◆ **JOB**
Repeat each entry as written, dropping any picture you find.

====== ENTRIES SHOWN ======

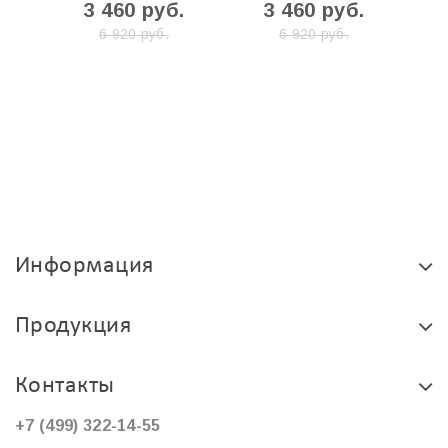
3 460 руб.
3 460 руб.
6 920 руб.
6 920 руб.
Информация
Продукция
Контакты
+7 (499) 322-14-55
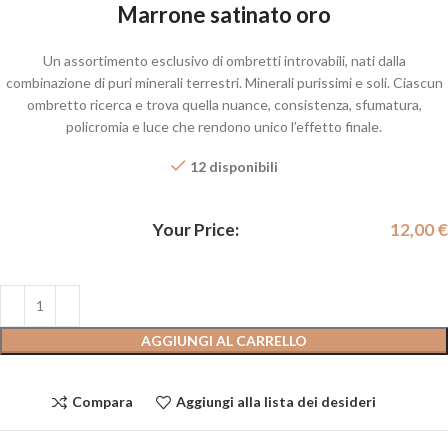
Marrone satinato oro
Un assortimento esclusivo di ombretti introvabili, nati dalla
combinazione di puri minerali terrestri. Minerali purissimi e soli. Ciascun
ombretto ricerca e trova quella nuance, consistenza, sfumatura,
policromia e luce che rendono unico l’effetto finale.
12 disponibili
Your Price:
12,00
€
AGGIUNGI AL CARRELLO
Compara
Aggiungi alla lista dei desideri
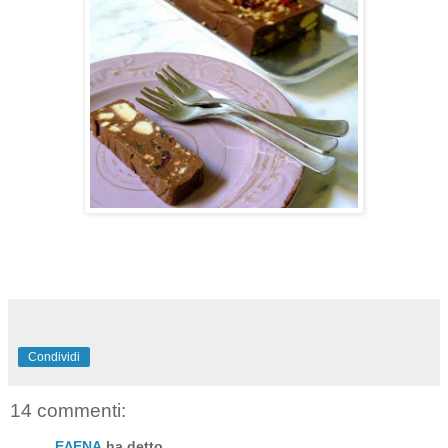
Condividi
14 commenti:
ΕΛΕΝΑ
ha detto...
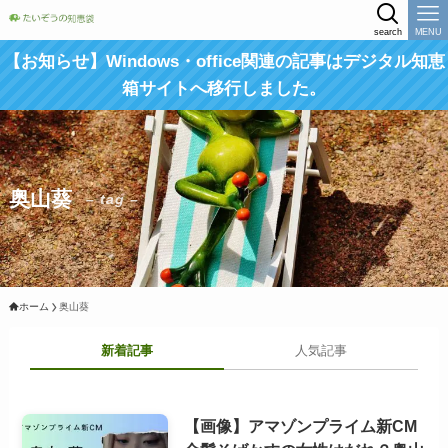
search
MENU
【お知らせ】Windows・office関連の記事はデジタル知恵
箱サイトへ移行しました。
奥山葵
– tag –
ホーム
奥山葵
新着記事
人気記事
【画像】アマゾンプライム新CM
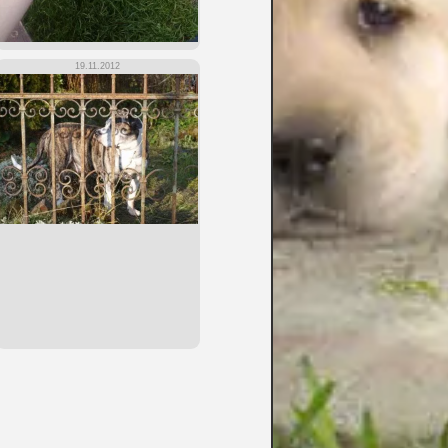
19.11.2012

======

◆ **RESULT OF THE EXERCISE**
3 460 руб.
3 460 руб.
6 920 руб.
6 920 руб.
Информация
Продукция
Контакты
+7 (499) 322-14-55
Marrone satinato oro
Un assortimento esclusivo di ombretti introvabili, nati dalla
combinazione di puri minerali terrestri. Minerali purissimi e soli. Ciascun
ombretto ricerca e trova quella nuance, consistenza, sfumatura,
policromia e luce che rendono unico l’effetto finale.
12 disponibili
Your Price:
12,00
€
AGGIUNGI AL CARRELLO
Compara
Aggiungi alla lista dei desideri
Condividi
14 commenti:
ΕΛΕΝΑ
ha detto...
search
MENU
【お知らせ】Windows・office関連の記事はデジタル知恵
箱サイトへ移行しました。
奥山葵
– tag –
ホーム
奥山葵
新着記事
人気記事
【画像】アマゾンプライム新CM
19.11.2012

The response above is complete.